* _WHAT THIS TASK INVOLVES_
What you return must be an exact copy of the lines in the listing below between the line holding "uno di questi." and the line holding "esigenze del cliente.", inclusive, and nothing more.

[DATASET RECORDS Boundary: Start]

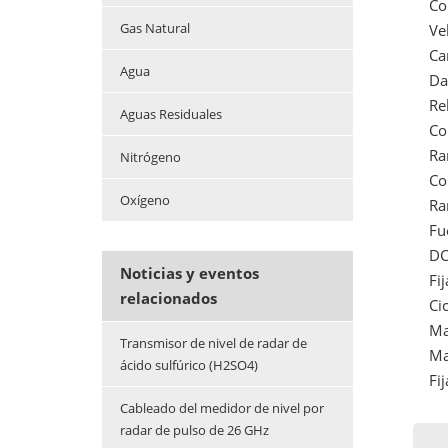
Co
Gas Natural
Ve
Ca
Agua
Da
Re
Aguas Residuales
Co
Ra
Nitrógeno
Co
Oxígeno
Ra
Fu
DC
Noticias y eventos
Fi
relacionados
Ci
Ma
Transmisor de nivel de radar de
Ma
ácido sulfúrico (H2SO4)
Fij
Cableado del medidor de nivel por
radar de pulso de 26 GHz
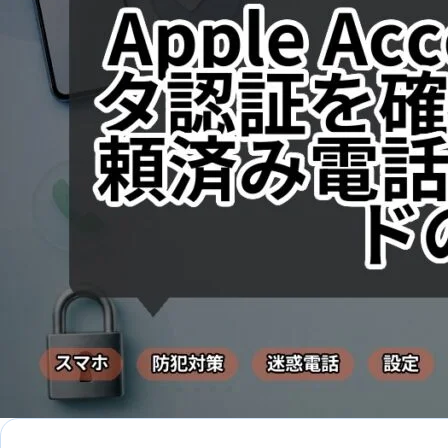
を
確
認
す
る
方
法
｜
信
頼
済
み
電
話
番
号
と
確
認
コ
ー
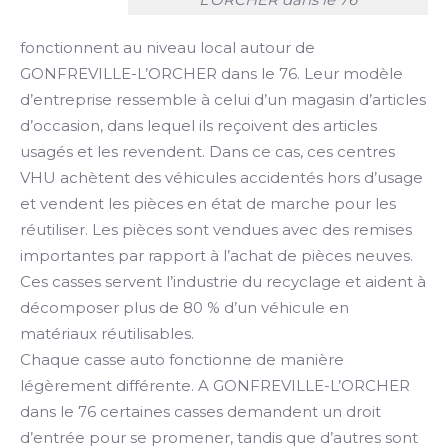
fonctionnent au niveau local autour de
GONFREVILLE-L’ORCHER dans le 76. Leur modèle
d’entreprise ressemble à celui d’un magasin d’articles
d’occasion, dans lequel ils reçoivent des articles
usagés et les revendent. Dans ce cas, ces centres
VHU achètent des véhicules accidentés hors d’usage
et vendent les pièces en état de marche pour les
réutiliser. Les pièces sont vendues avec des remises
importantes par rapport à l’achat de pièces neuves.
Ces casses servent l’industrie du recyclage et aident à
décomposer plus de 80 % d’un véhicule en
matériaux réutilisables.
Chaque casse auto fonctionne de manière
légèrement différente. A GONFREVILLE-L’ORCHER
dans le 76 certaines casses demandent un droit
d’entrée pour se promener, tandis que d’autres sont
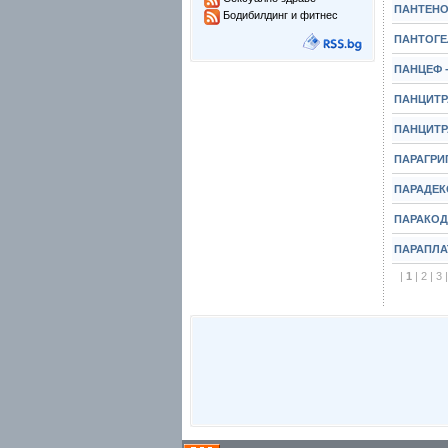
ПАНТЕНО
Бодибилдинг и фитнес
ПАНТОГЕЛ
ПАНЦЕФ -
ПАНЦИТРА
ПАНЦИТРА
ПАРАГРИП
ПАРАДЕКС
ПАРАКОД
ПАРАПЛАТ
|
1
|
2
|
3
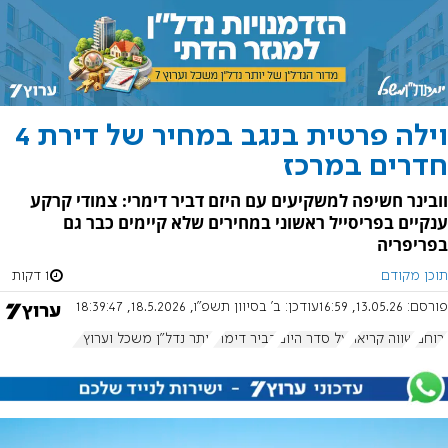
וילה פרטית בנגב במחיר של דירת 4
חדרים במרכז
וובינר חשיפה למשקיעים עם היזם דביר דימרי: צמודי קרקע
ענקיים בפריסייל ראשוני במחירים שלא קיימים כבר גם
בפריפריה
תוכן מקודם
1 דקות
פורסם:
13.05.26, 16:59
עודכן:
ב' בסיוון תשפ"ו, 18.5.2026, 18:39:47
ירוחם
שווה קריאה
על סדר היום
דביר דימרי
יותר נדל"ן משכל וערוץ 7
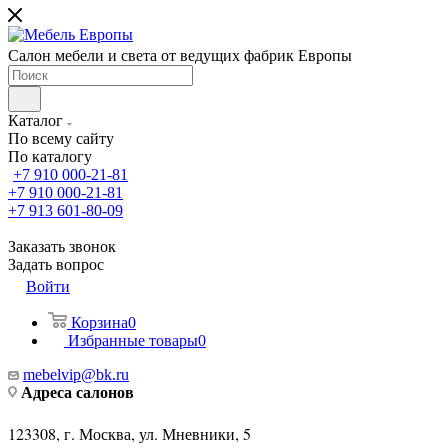
Салон мебели и света от ведущих фабрик Европы
Каталог
По всему сайту
По каталогу
+7 910 000-21-81
+7 910 000-21-81
+7 913 601-80-09
Заказать звонок
Задать вопрос
Войти
Корзина
0
Избранные товары
0
mebelvip@bk.ru
Адреса салонов
123308, г. Москва, ул. Мневники, 5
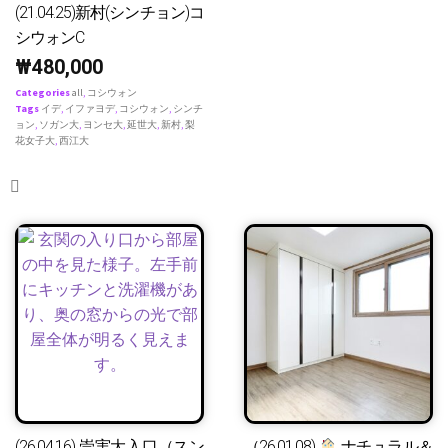
(21.04.25)新村(シンチョン)コ
シウォンC
₩
480,000
Categories
all
,
コシウォン
Tags
イデ
,
イファヨデ
,
コシウォン
,
シンチ
ョン
,
ソガン大
,
ヨンセ大
,
延世大
,
新村
,
梨
花女子大
,
西江大
(26.04.16) 崇実大入口（スン
（26.01.08)
ナチュラル＆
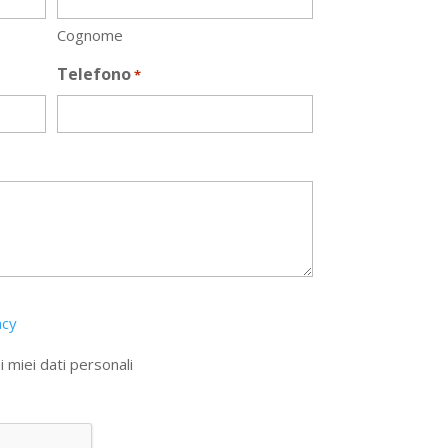
Cognome
Telefono
*
acy
 miei dati personali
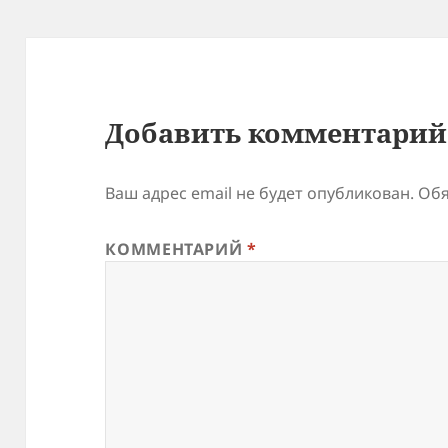
Добавить комментарий
Ваш адрес email не будет опубликован.
Обя
КОММЕНТАРИЙ
*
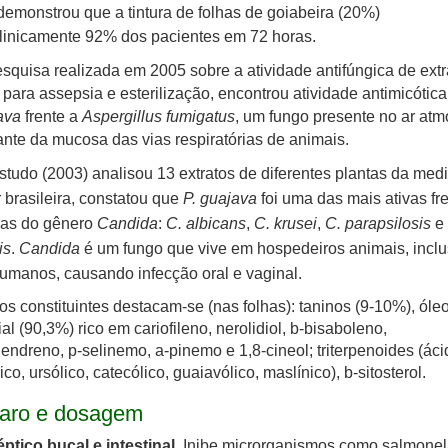
emonstrou que a tintura de folhas de goiabeira (20%)
linicamente 92% dos pacientes em 72 horas.
quisa realizada em 2005 sobre a atividade antifúngica de extr
 para assepsia e esterilização, encontrou atividade antimicótica
ava
frente a
Aspergillus fumigatus
, um fungo presente no ar atm
ante da mucosa das vias respiratórias de animais.
studo (2003) analisou 13 extratos de diferentes plantas da med
 brasileira, constatou que
P. guajava
foi uma das mais ativas fr
ras do gênero
Candida
:
C.
albicans
,
C. krusei
,
C. parapsilosis
e
is
.
Candida
é um fungo que
vive em hospedeiros animais, incl
humanos, causando infecção
oral e vaginal.
os constituintes destacam-se (nas folhas): taninos (9-10%), óle
al (90,3%) rico em cariofileno, nerolidiol, b-bisaboleno,
ndreno, p-selinemo, a-pinemo e 1,8-cineol; triterpenoides (áci
co, ursólico, catecólico, guaiavólico, maslínico), b-sitosterol.
aro e dosagem
ptico bucal e intestinal.
Inibe microrganismos como salmonel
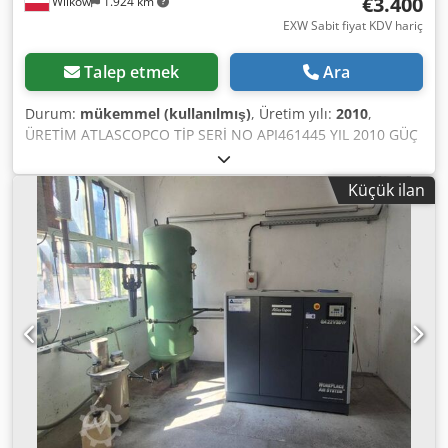
€3.400
Wilków
1.924 km
EXW Sabit fiyat KDV hariç
Talep etmek
Ara
Durum:
mükemmel (kullanılmış)
, Üretim yılı:
2010
,
ÜRETİM ATLASCOPCO TİP SERİ NO API461445 YIL 2010 GÜÇ
(kW) 22 VERİM (m3/dak) 3,61 BASINÇ (bar) 7,5 ÇALIŞMA
SÜRESİ (SAAT/TOPLAM) FREKANS DEĞİŞTİRİCİ hayır
Küçük ilan
YERLEŞİK KURUTUCU hayır ISI DEĞİŞTİRİCİ hayır SOĞUTMA
(HAVA/SU) hava TANK ÜZERİNDE hayır BELGELER hayır
BAĞLANTI 1 1/4 YENİ/İKİNCİ EL İKİNCİ EL Dcodpezi T Dxjfx
Ab Tsk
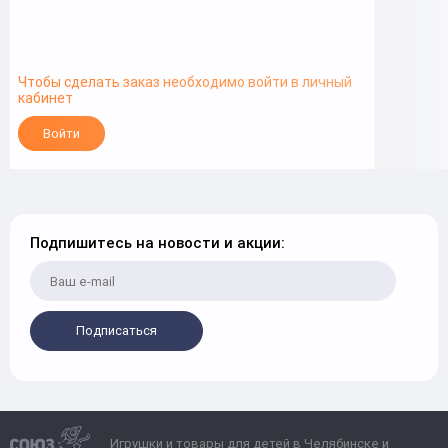
Чтобы сделать заказ необходимо войти в личный
кабинет
Войти
Подпишитесь на новости и акции:
Подписаться
Игрушки и товары для детей в Челябинске и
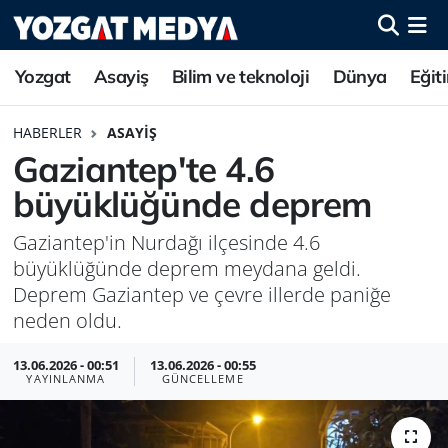
Yozgat
Asayiş
Bilim ve teknoloji
Dünya
Eğit
HABERLER
ASAYIŞ
Gaziantep'te 4.6
büyüklüğünde deprem
Gaziantep'in Nurdağı ilçesinde 4.6
büyüklüğünde deprem meydana geldi.
Deprem Gaziantep ve çevre illerde paniğe
neden oldu.
13.06.2026 - 00:51
13.06.2026 - 00:55
YAYINLANMA
GÜNCELLEME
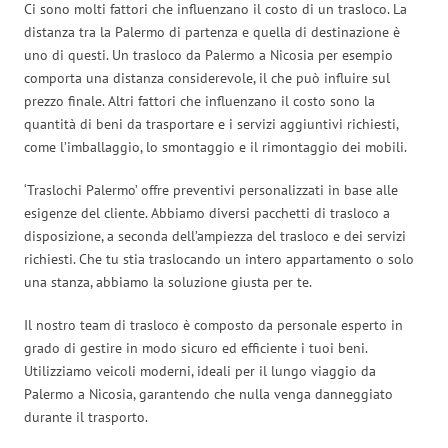
Ci sono molti fattori che influenzano il costo di un trasloco. La
distanza tra la Palermo di partenza e quella di destinazione è
uno di questi. Un trasloco da Palermo a Nicosia per esempio
comporta una distanza considerevole, il che può influire sul
prezzo finale. Altri fattori che influenzano il costo sono la
quantità di beni da trasportare e i servizi aggiuntivi richiesti,
come l’imballaggio, lo smontaggio e il rimontaggio dei mobili.
‘Traslochi Palermo’ offre preventivi personalizzati in base alle
esigenze del cliente. Abbiamo diversi pacchetti di trasloco a
disposizione, a seconda dell’ampiezza del trasloco e dei servizi
richiesti. Che tu stia traslocando un intero appartamento o solo
una stanza, abbiamo la soluzione giusta per te.
Il nostro team di trasloco è composto da personale esperto in
grado di gestire in modo sicuro ed efficiente i tuoi beni.
Utilizziamo veicoli moderni, ideali per il lungo viaggio da
Palermo a Nicosia, garantendo che nulla venga danneggiato
durante il trasporto.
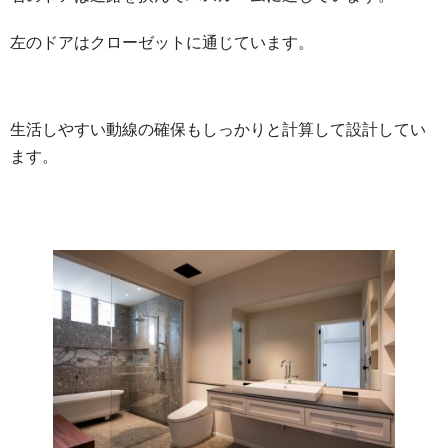
左のドアはクローゼットに通じています。
生活しやすい動線の確保もしっかりと計算して設計してい
ます。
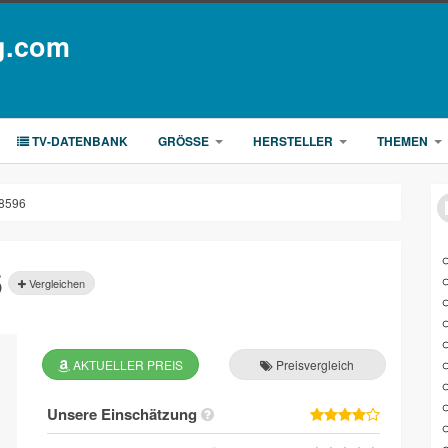
g.com
TV-DATENBANK
GRÖSSE
HERSTELLER
THEMEN
8596
6
Vergleichen
AKTUELLER PREIS
Preisvergleich
Unsere Einschätzung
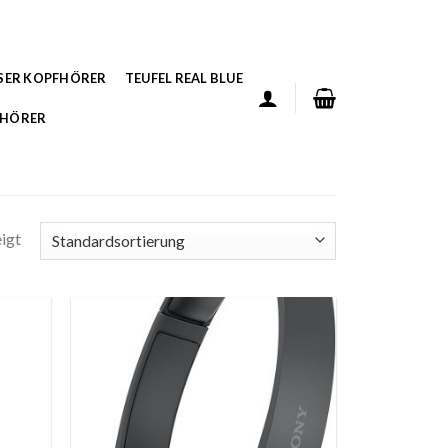
SER KOPFHÖRER
TEUFEL REAL BLUE
FHÖRER
igt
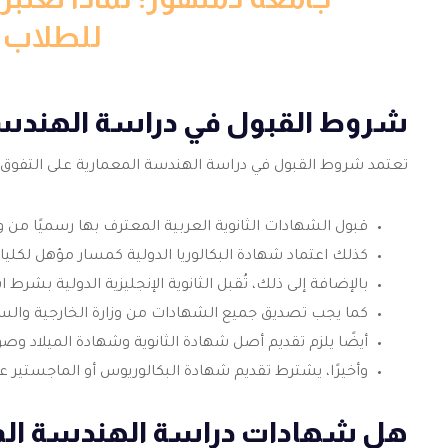
للطلاب ا
شروط القبول في دراسة الهندسة
تعتمد شروط القبول في دراسة الهندسة المعمارية على التفوق الأ
قبول الشهادات الثانوية العربية المعترف بها رسميًا من وزا
كذلك اعتماد شهادة البكالوريا الدولية كمسار مؤهل لكلي
بالإضافة إلى ذلك، تُقبل الثانوية الإنجليزية الدولية بشرط 
كما يجب تصديق جميع الشهادات من وزارة الخارجية والسف
أيضًا يلزم تقديم أصل شهادة الثانوية وشهادة الميلاد وصو
وأخيرًا، يشترط تقديم شهادة البكالوريوس أو الماجستير عن
هل شهادات دراسة الهندسة الم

[DATASET RECORDS Boundary: End]

* _RESULT BELOW_
uno di questi. Un trasloco da Palermo a Nicosia per esempio
comporta una distanza considerevole, il che può influire sul
prezzo finale. Altri fattori che influenzano il costo sono la
quantità di beni da trasportare e i servizi aggiuntivi richiesti,
come l’imballaggio, lo smontaggio e il rimontaggio dei mobili.
‘Traslochi Palermo’ offre preventivi personalizzati in base alle
esigenze del cliente. Abbiamo diversi pacchetti di trasloco a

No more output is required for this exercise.